ACTIVITY 1 —
Answer these questions from the article on the Bump-head Sunfish larva:
(a) How many Mola species are found in Australian waters?
(b) In what year were the larval specimens collected?
(c) Roughly how long are the larval specimens?
ACTIVITY 2 — Reproduce the passage of the article on the Bump-head Sunfish larva between "The extremely rare" and "extraction and analysis.", inclusive, with no changes.

For the very first time, Australian and New Zealand scientists have successfully identified the tiny larva of the giant Bump-head Sunfish (Mola alexandrini).
Dr. Marianne Nyegaard, a sunfish expert from the Auckland War Museum, together with Australian Museum scientists, Kerryn Parkinson and Andrew King, made the significant discovery in the Genomics Laboratory in Sydney.
The giant Bump-head Sunfish is one of only three Mola species found in Australian waters.
This new breakthrough has provided some really important information that is helping scientists to understand the life cycle of these beautiful marine beasts and how to better care for the environment that we continue to exploit.
Dr. Nygaard said:
“This is the first time we have been able to genetically identify a Mola alexandrini larval specimen anywhere in the world,”
The specimens were collected off the NSW coast in 2017 and Dr. Nyegaard, a world leader in sunfish genetics was called to identify them.
Dr. Nygaard explained that larval fish, more often than not, look nothing like their adult counterparts. Sunfish larvae are no exception and she explained that none of the features used to identify the adult sunfish are visible in the minute larval specimens. This often makes the identification process particularly hard.
“Despite this, using the resources of the Australian Museum’s Genomics Laboratory, we were able to conduct DNA analysis on one of the specimens which was preserved in alcohol.”
The extremely rare larval specimens are only around 5 mm in length and the utmost care is needed to prevent damaging the delicate little things.
Kerryn Parkinson from the Australia Museum’s Ichthyology division had the task of painstakingly removed a single eyeball from the specimen. Andrew King was the chief genomics specialist who conducted the DNA extraction and analysis.

Saved entries:
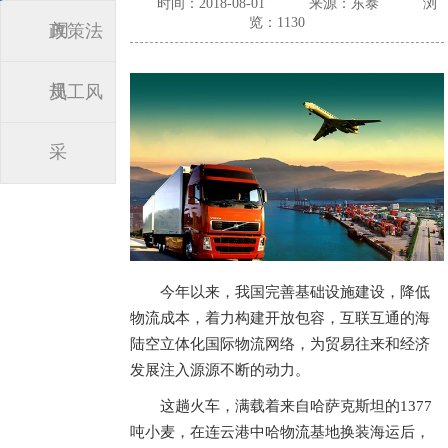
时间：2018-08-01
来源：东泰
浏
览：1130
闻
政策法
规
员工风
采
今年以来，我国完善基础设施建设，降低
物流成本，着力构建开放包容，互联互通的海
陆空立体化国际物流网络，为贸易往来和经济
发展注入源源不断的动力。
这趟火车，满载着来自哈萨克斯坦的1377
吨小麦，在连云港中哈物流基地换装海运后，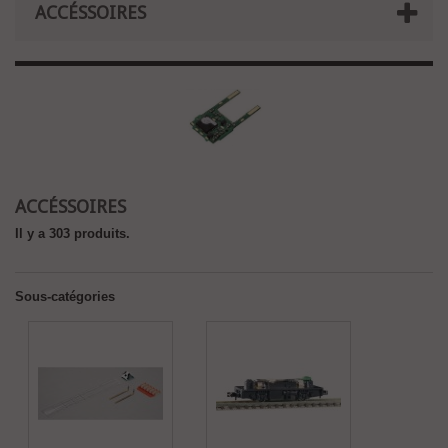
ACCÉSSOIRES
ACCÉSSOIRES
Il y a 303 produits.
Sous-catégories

==

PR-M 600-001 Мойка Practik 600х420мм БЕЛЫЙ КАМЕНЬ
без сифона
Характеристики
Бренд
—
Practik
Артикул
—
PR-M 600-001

TASK SOLUTION 1 —
(a) Three
(b) 2017
(c) Around 5 mm

TASK SOLUTION 2 —
The extremely rare larval specimens are only around 5 mm in length and the utmost care is needed to prevent damaging the delicate little things.
Kerryn Parkinson from the Australia Museum’s Ichthyology division had the task of painstakingly removed a single eyeball from the specimen. Andrew King was the chief genomics specialist who conducted the DNA extraction and analysis.